I reach down between us and take his cock, stroking it firmly, but in quick, hard successions. He grunts and takes my wrist, pulling it back and bringing it up, placing it on his chest where I can feel his heart pounding.

“I’m not going to fuck you, Ana,” he growls against my skin. “I’ll put my dick inside you, but it won’t be fucking.”

“Please,” I plead, running my hands down his arms. “Please let me have what I need.”

“You don’t need that.”

“I do need that.”

He makes a displeased noise in his throat and frustration gets the better of me. I don’t want him to be gentle; he’s treating me as if I don’t know what I want. I’ve been without my husband for years now. One quick fuck in a dark parking lot does not count as having him. I want him, right now, where we are, deep inside me.

“If you won’t fuck me, Max,” I hiss, sliding my body from beneath his, “then I’ll fuck you.”

I place my hands on his shoulders and push him until he falls to his back. He stares at me, probably a little in shock, and doesn’t protest when I climb on top of him. I grab his face in my hands and I kiss him hard and deep, tangling my tongue with his, marking how he tastes in my memory. I shuffle out of my clothes, not wanting foreplay, just wanting him. His cock is already free, so I waste no time curling my hand around it and raising myself up until he’s positioned right at my core.

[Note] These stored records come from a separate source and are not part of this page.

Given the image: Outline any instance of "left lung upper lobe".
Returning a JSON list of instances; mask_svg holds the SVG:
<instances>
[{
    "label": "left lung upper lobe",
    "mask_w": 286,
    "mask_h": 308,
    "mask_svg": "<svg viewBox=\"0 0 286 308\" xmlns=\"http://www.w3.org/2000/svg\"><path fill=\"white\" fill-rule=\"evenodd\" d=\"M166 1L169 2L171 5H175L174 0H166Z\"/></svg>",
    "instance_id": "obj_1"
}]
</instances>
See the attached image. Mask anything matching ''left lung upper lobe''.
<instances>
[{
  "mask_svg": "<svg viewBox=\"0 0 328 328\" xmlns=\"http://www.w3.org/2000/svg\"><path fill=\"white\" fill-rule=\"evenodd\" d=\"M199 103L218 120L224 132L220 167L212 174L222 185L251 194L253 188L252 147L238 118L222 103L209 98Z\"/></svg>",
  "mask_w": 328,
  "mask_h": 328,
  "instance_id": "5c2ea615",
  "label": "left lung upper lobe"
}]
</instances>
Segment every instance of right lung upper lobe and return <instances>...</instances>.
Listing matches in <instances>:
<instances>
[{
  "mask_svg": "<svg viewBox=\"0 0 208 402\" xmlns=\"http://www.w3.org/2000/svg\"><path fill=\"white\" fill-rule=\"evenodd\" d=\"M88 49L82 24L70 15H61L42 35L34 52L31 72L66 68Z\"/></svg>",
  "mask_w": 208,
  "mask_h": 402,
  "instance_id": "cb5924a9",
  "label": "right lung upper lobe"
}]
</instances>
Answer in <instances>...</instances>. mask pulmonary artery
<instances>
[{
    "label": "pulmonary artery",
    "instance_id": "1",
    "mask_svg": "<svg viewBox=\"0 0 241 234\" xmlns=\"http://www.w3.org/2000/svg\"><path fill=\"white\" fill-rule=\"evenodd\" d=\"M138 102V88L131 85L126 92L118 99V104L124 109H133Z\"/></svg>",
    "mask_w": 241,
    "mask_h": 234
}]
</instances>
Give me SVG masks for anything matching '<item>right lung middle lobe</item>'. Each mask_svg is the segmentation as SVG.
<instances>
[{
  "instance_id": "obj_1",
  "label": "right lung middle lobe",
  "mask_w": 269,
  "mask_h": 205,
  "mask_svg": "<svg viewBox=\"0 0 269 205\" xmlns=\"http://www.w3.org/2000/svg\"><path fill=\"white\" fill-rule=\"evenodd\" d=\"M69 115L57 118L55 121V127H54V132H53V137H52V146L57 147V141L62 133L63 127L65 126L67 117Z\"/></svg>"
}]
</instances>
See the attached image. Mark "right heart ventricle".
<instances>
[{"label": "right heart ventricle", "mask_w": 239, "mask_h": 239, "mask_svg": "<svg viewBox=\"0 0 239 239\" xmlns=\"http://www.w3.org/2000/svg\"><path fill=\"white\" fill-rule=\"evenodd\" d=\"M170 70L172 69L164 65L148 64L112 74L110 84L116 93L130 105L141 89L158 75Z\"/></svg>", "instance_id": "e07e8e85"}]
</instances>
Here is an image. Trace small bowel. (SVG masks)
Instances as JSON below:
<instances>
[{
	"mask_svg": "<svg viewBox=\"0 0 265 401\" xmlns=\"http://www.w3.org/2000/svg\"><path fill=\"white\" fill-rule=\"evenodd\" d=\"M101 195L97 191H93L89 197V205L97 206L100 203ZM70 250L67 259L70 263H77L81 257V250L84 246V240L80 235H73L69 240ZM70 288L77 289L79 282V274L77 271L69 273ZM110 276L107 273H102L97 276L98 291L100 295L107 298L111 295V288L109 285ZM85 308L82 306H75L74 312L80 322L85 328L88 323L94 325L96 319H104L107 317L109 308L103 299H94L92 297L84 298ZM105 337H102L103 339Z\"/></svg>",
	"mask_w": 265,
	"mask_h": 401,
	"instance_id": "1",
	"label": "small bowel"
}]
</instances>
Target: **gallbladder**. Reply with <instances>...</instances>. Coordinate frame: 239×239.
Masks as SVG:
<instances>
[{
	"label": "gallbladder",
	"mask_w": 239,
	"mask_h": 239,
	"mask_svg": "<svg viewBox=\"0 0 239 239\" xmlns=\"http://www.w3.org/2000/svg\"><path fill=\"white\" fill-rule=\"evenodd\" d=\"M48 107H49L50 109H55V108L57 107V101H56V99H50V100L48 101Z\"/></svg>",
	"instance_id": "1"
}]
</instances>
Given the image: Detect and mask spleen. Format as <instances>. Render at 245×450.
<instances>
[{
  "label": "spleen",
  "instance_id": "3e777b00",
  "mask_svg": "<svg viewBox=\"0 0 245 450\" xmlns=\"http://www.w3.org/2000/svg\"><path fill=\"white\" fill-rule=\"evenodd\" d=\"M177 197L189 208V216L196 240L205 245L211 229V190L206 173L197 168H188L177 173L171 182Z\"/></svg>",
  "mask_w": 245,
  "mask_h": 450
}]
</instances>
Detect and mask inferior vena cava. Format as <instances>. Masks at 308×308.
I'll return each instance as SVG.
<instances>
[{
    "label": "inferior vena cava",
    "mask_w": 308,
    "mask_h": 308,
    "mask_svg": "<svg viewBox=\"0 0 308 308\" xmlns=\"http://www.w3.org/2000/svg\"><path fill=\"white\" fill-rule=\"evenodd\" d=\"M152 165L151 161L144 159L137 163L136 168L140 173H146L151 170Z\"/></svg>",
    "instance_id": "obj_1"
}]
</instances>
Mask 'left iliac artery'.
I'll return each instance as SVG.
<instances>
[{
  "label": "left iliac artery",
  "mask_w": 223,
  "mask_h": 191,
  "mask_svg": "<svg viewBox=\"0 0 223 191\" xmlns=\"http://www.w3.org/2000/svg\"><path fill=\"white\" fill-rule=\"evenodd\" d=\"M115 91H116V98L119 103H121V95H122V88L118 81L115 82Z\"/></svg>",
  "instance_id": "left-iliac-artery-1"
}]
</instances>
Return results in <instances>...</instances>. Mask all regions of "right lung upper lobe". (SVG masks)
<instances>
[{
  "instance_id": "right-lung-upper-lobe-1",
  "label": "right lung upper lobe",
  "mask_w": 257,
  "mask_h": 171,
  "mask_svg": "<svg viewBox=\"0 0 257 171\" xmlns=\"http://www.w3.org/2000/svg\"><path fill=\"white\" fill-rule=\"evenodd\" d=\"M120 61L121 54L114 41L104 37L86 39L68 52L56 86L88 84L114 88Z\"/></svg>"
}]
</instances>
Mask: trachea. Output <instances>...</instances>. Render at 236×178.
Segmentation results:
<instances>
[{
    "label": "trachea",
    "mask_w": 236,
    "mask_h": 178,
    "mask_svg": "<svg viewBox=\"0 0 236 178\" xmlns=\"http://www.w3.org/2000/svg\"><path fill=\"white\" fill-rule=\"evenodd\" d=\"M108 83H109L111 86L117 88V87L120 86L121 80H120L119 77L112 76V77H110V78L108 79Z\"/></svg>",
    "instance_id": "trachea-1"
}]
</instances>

Then I slowly sink down onto him.

“Fuck,” he grinds out.

“Yes,” I pant.

I stretch and burn around him, but it feels like heaven, fucking heaven, as he fills me. When he’s deep inside, I start rocking, slow at first, letting myself get used to his size again, then I go harder. I fuck him so hard it’s almost frantic. It’s as if the faster I go, the more I can forget the horror of the past few weeks. My skin slaps against his, my moans fill the room, but I can’t stop. I don’t want to stop.

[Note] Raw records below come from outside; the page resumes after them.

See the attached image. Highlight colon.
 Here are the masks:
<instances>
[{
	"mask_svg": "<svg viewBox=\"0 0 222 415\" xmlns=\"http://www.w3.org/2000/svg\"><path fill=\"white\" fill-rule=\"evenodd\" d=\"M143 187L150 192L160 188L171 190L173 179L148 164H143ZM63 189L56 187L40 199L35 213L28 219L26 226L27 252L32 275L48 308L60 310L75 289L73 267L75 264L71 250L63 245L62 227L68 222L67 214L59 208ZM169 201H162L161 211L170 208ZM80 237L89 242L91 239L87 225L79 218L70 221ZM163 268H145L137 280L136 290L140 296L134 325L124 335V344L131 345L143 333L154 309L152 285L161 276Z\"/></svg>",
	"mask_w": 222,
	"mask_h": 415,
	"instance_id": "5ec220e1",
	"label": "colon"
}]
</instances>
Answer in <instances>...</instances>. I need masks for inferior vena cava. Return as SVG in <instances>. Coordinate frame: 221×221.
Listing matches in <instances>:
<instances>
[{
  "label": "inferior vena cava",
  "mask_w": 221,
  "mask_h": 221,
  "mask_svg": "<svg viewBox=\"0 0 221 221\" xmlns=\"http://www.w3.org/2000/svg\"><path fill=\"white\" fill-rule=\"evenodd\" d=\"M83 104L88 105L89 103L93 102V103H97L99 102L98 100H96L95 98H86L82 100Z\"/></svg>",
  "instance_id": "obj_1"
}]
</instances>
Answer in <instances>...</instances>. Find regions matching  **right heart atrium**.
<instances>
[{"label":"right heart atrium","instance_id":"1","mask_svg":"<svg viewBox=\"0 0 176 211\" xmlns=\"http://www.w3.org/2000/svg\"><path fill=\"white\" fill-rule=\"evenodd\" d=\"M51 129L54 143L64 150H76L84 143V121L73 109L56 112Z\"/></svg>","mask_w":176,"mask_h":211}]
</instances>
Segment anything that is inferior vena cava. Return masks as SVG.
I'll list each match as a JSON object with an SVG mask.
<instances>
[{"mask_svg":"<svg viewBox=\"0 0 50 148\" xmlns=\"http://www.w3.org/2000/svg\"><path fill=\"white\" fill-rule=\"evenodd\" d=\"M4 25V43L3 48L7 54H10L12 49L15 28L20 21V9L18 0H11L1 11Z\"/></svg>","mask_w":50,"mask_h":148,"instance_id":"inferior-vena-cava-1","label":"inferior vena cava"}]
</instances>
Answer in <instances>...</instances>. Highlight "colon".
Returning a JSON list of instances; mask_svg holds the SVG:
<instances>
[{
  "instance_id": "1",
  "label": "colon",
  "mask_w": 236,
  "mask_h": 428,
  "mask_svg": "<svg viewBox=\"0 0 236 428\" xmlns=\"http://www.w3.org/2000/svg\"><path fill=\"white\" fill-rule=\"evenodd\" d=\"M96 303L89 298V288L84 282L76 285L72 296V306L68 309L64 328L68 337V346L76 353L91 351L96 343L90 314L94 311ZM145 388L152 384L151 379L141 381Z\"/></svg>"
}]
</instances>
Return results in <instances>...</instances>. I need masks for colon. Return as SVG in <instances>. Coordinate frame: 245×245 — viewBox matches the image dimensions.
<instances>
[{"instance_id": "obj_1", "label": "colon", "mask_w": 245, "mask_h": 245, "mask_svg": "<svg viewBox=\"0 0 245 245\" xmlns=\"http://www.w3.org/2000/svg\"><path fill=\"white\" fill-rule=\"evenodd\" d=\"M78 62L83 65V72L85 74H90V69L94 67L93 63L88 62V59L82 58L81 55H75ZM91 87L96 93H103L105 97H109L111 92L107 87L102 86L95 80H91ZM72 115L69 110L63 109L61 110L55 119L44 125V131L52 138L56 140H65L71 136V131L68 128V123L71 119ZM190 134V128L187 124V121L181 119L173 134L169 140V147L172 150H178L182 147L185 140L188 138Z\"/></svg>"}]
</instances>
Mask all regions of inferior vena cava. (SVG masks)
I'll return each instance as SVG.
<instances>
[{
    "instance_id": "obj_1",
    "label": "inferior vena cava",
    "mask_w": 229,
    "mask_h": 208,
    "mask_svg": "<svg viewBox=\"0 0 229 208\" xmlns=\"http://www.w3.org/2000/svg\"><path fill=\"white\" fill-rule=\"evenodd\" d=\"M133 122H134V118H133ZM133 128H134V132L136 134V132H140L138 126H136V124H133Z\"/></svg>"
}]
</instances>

“Jesus, Belle, stop!” he grunts, grabbing my hips and trying to slow me down.

“No,” I pant, rocking harder and faster. “No, Max, I need to forget. Make me forget.”

“Fuck.”

His cock is swelling inside me and I know it feels good, I know it does. So I go faster, until I’m riding him like a woman gone wild.

“No, stop it.”

He lifts me off him and throws me down onto the bed beside him before I even know what’s happening. He flips around and brings his body over mine, taking my hands and pinning them above my head.

“You’re not going to do this—fuck away the pain. If you want me inside you, Blue Belle, I’ll be there, but it’ll be my way.”

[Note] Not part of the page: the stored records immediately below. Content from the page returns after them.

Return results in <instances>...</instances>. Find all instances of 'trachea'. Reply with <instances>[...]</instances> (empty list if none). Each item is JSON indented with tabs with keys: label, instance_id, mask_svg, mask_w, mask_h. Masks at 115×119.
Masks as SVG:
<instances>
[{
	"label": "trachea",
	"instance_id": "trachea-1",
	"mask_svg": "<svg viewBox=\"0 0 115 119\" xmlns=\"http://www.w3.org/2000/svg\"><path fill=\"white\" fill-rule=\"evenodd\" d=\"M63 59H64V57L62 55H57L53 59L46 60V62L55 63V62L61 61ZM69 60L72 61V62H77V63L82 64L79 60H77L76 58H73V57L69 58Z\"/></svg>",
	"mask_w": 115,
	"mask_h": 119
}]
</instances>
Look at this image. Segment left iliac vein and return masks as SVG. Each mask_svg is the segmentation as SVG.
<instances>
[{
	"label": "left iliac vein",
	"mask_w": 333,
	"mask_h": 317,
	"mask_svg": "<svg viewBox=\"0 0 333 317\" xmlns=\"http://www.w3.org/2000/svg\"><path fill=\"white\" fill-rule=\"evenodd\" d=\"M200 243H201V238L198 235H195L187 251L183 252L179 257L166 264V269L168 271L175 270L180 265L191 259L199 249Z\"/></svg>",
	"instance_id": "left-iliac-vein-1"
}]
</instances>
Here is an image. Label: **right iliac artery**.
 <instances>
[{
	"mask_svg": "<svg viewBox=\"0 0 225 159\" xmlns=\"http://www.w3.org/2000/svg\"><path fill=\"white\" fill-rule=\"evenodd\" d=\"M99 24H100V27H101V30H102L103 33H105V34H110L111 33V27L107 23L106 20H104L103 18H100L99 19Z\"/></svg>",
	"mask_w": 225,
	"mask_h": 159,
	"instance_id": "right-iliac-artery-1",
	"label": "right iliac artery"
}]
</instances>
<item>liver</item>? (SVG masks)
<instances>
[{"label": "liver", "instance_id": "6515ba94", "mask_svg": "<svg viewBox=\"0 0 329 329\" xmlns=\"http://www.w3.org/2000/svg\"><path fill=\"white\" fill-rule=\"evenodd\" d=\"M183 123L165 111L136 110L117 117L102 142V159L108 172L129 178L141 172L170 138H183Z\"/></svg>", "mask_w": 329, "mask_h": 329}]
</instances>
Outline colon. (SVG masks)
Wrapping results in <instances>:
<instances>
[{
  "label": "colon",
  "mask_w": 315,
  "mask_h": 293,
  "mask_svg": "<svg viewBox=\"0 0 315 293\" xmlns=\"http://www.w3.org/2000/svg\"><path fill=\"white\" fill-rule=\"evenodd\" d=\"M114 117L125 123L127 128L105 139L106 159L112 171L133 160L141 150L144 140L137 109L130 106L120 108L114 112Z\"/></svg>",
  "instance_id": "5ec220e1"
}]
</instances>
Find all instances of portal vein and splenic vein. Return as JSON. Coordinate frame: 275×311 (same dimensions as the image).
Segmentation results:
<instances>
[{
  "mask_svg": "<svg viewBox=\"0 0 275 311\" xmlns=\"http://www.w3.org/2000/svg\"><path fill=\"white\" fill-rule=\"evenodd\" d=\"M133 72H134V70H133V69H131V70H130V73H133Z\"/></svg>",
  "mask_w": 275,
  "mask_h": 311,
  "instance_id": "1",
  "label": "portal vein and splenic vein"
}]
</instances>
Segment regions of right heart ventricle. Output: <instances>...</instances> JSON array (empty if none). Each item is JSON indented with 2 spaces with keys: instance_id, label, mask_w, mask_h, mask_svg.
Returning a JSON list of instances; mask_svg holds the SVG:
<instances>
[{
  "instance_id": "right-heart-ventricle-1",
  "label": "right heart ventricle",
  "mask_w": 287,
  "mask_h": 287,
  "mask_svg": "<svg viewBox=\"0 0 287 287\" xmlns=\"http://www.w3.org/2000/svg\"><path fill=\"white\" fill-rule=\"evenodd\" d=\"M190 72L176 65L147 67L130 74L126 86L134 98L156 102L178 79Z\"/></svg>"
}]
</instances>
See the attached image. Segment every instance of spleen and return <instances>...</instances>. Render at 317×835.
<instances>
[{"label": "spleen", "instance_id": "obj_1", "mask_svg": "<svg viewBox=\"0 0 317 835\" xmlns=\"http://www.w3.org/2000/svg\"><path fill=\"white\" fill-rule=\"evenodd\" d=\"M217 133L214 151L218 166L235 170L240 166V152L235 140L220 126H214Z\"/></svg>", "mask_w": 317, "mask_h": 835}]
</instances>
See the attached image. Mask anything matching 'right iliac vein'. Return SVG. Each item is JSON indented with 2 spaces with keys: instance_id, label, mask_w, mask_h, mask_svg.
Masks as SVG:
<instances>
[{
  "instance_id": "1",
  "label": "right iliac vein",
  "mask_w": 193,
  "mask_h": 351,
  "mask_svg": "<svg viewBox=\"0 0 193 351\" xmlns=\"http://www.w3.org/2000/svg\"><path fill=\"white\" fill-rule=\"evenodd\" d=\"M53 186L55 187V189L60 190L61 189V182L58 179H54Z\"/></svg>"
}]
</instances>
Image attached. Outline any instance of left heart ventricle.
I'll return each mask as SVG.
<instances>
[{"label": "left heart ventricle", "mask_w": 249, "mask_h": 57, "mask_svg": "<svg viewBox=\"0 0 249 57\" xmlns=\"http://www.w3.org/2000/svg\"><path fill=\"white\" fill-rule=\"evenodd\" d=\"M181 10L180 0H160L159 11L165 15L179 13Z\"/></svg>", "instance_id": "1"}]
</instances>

He spreads my legs, and I’m too busy panting to be able to fight him. My mind is spinning and I honestly don’t know where the hell I’m at.

Max reaches down and swipes his fingers between my folds, as if checking if I’m wet. When he’s satisfied, he slowly slides his cock back in, this time gentle and careful. It feels amazing, and I close my eyes, swimming in the pleasure.

“Slowly,” he grinds out. “Feel every part of me.”

“Please,” I beg, clutching his arms. “Max, please.”

“Fucking you slow, baby. Accept it.”

“I just,” I sob brokenly. “I want it to stop.”

He cups my face in his hands, pressing his forehead to mine. That act alone brings a flood of warmth into my soul. It’s what I’ve needed. “It’ll stop. I promise you it’ll stop.”

“Without you, nothing will stop, Max.”

“Hush.”

He kisses my lips and I cling to him, wrapping my legs around him, pulling him close, wanting every part of my body against his. He kisses me so deep as he starts moving, sliding his length in and out. I relish in the thickness, in the swelling it causes between my thighs. I want all of him, and no matter how hard I try, I just can’t seem to get enough.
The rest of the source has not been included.